## [WHAT NEEDS TO BE DONE]
Revise the material below, replacing every occurrence of "series" with "line" and leaving everything else unchanged. Omit the pictures from your version.

===

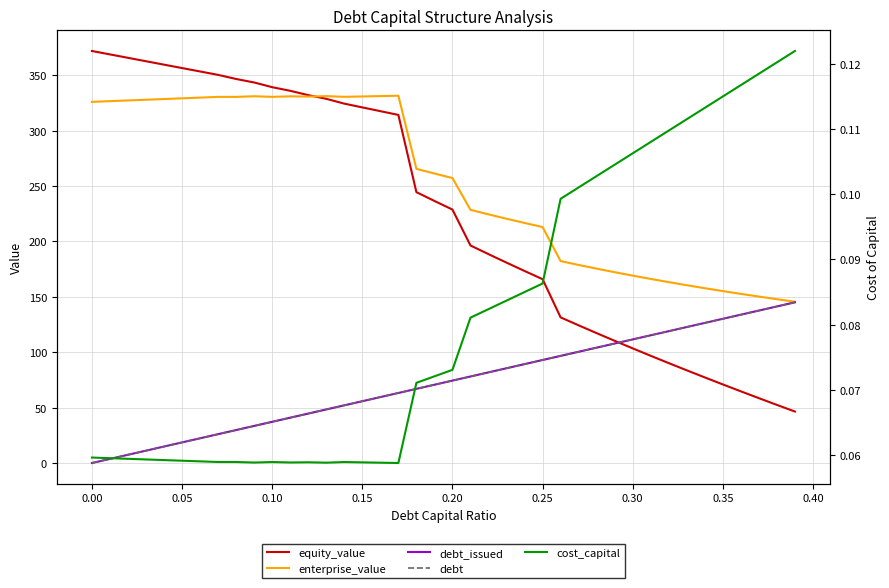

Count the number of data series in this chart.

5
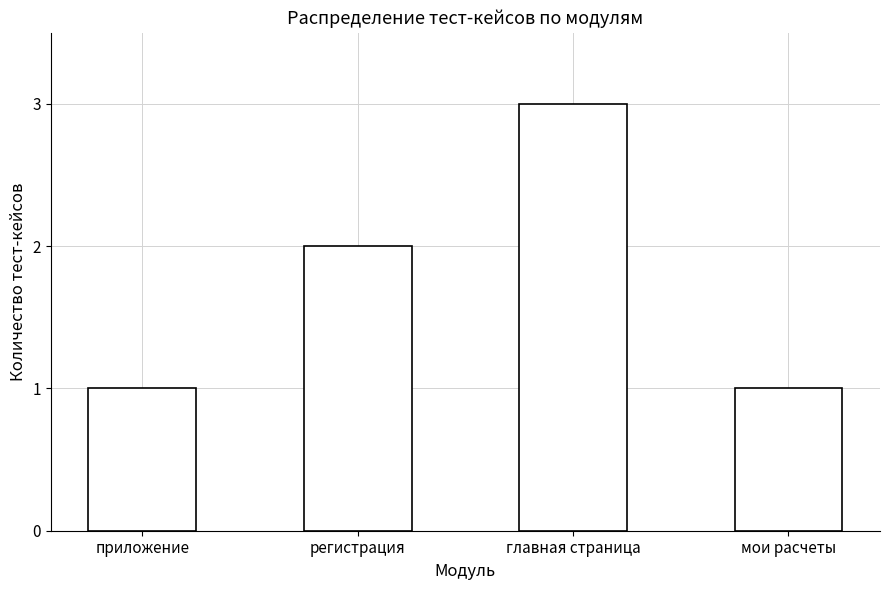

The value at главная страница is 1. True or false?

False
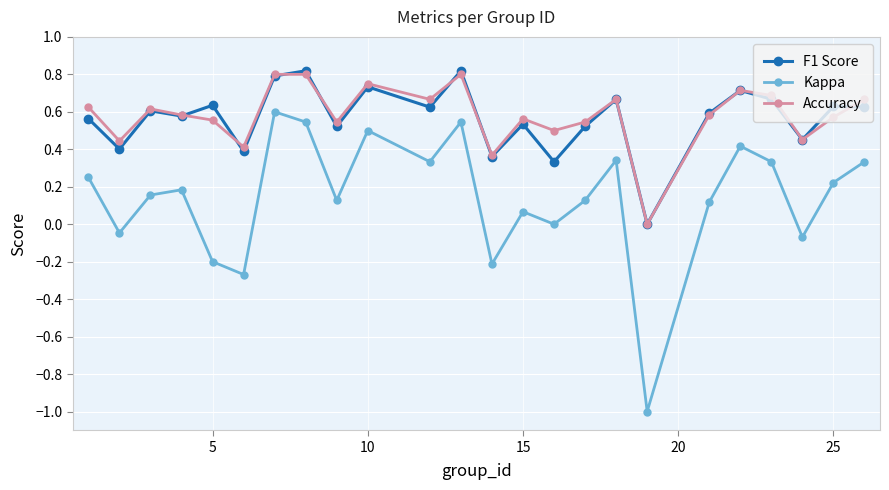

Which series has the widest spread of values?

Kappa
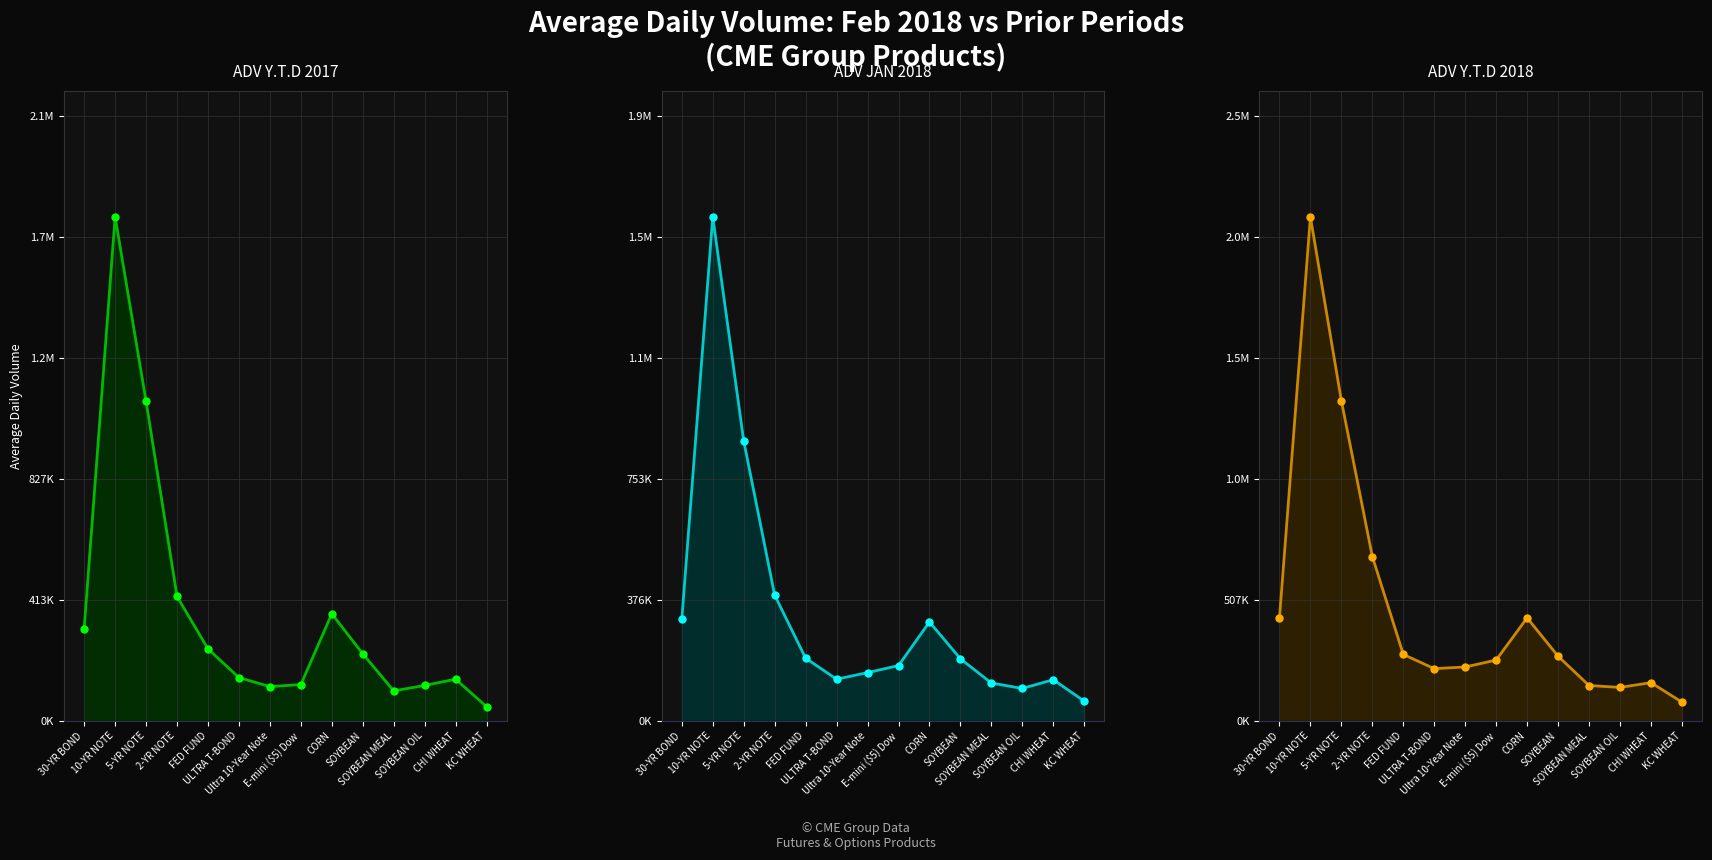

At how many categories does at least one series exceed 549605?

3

===

## [RESULT BELOW]
Count the number of data line in this chart.

5

The value at главная страница is 1. True or false?

False

Which line has the widest spread of values?

Kappa

At how many categories does at least one line exceed 549605?

3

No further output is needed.